== Task statement ==
Write out every line of the material below word for word, keeping each one as it stands.
======== Data rows ========
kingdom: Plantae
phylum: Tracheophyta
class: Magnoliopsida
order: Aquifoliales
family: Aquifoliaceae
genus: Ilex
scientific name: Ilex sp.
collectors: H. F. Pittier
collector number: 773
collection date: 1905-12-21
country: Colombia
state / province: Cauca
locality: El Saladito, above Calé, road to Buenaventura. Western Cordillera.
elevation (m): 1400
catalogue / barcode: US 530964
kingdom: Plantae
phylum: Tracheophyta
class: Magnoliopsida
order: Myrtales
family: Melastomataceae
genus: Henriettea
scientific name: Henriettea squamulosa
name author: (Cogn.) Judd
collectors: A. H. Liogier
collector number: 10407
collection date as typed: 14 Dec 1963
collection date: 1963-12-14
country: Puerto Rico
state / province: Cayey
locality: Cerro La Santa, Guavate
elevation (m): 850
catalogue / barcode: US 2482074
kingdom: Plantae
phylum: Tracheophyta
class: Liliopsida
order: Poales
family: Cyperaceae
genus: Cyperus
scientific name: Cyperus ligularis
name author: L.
========
== Complete output ==
kingdom: Plantae
phylum: Tracheophyta
class: Magnoliopsida
order: Aquifoliales
family: Aquifoliaceae
genus: Ilex
scientific name: Ilex sp.
collectors: H. F. Pittier
collector number: 773
collection date: 1905-12-21
country: Colombia
state / province: Cauca
locality: El Saladito, above Calé, road to Buenaventura. Western Cordillera.
elevation (m): 1400
catalogue / barcode: US 530964
kingdom: Plantae
phylum: Tracheophyta
class: Magnoliopsida
order: Myrtales
family: Melastomataceae
genus: Henriettea
scientific name: Henriettea squamulosa
name author: (Cogn.) Judd
collectors: A. H. Liogier
collector number: 10407
collection date as typed: 14 Dec 1963
collection date: 1963-12-14
country: Puerto Rico
state / province: Cayey
locality: Cerro La Santa, Guavate
elevation (m): 850
catalogue / barcode: US 2482074
kingdom: Plantae
phylum: Tracheophyta
class: Liliopsida
order: Poales
family: Cyperaceae
genus: Cyperus
scientific name: Cyperus ligularis
name author: L.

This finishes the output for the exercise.